As of December 3, 2023, the number of Nigerian-trained doctors licensed to practice in the UK was now 12,198, according to data from the General Medical Council in the UK.

Also, no fewer than 281 Nigerian doctors are working in other African countries, according to the data obtained from the Medical and Dental Council of Nigeria in 2023.

The MDCN data showed that 153 Nigerian doctors are practicing in Sudan; followed by South Africa with 41 doctors; Egypt 17; Ghana 17; Uganda 13; Gambia – seven.
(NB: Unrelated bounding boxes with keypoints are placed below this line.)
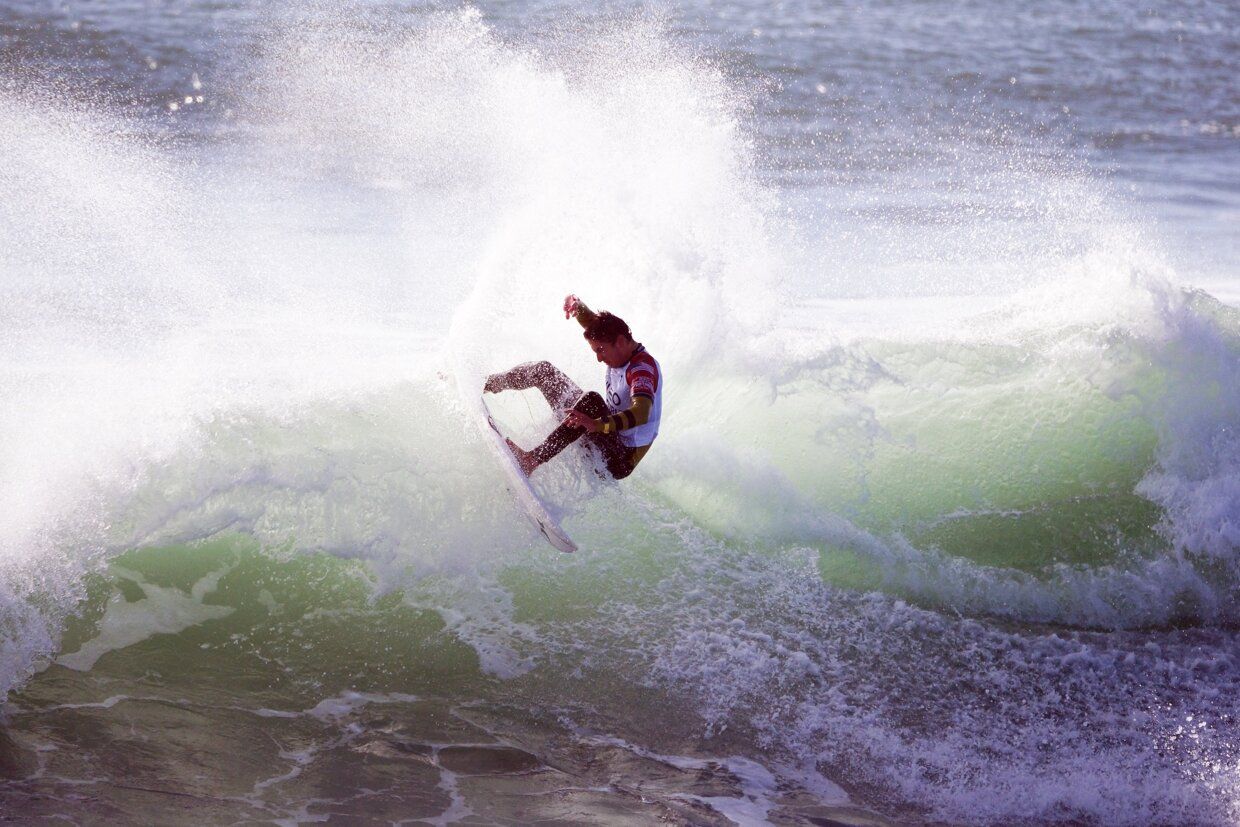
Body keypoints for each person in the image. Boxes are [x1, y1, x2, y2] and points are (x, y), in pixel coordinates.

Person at [483, 294, 662, 479]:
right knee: (543, 370)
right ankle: (487, 384)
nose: (599, 358)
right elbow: (592, 322)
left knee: (591, 401)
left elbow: (642, 413)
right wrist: (577, 307)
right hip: (599, 431)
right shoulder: (615, 344)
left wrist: (596, 424)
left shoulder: (642, 369)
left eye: (600, 350)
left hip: (617, 460)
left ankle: (531, 460)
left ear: (621, 342)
Others are Lesotho -six; Cameroon – four; Namibia -four; Algeria -two; Ethiopia -two; Kenya -two; Liberia -two; Benin -one; Botswana -one; Equatorial Guinea -one; Niger -one; Rwanda -one; Sierra Leone -one; Seychelles -one; South Sudan -one; Tanzania -one; Togo -one; and Zambia -one.

So far, a total of 13,656 Nigerian-trained nurses and midwives are practicing in the United Kingdom.

This is according to the latest report on the number of nursing and midwifery professionals on the Nursing and Midwifery Council register as of March 31, 2024.

The report also showed that Nigeria is one of the top non-UK countries of education as of March 2024, and the number of Nigerian nurses and midwives practicing in the UK increased by 28.3 per cent in one year.

Other top non-UK countries of education as of March 2024, compared to last year are India (62,413), Philippines (49,092), Romania (7,378), and Ghana (5,536).